Look in the data below for the line that contains "strategii nu doar". Copy that line and the remaining lines exactly.
--- DATA TO PROCESS Enclosed Below ---
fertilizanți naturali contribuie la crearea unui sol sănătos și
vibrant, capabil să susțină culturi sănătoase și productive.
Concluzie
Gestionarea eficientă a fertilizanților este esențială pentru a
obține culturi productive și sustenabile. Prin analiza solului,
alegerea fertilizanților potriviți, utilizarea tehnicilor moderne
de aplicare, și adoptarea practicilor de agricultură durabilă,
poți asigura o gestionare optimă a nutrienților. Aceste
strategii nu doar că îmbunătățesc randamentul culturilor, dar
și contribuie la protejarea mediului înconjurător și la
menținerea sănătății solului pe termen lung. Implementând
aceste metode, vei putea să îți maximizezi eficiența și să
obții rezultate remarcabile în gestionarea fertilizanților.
--- End of Enclosed DATA TO PROCESS ---
EXPECTED ANSWER:
strategii nu doar că îmbunătățesc randamentul culturilor, dar
și contribuie la protejarea mediului înconjurător și la
menținerea sănătății solului pe termen lung. Implementând
aceste metode, vei putea să îți maximizezi eficiența și să
obții rezultate remarcabile în gestionarea fertilizanților.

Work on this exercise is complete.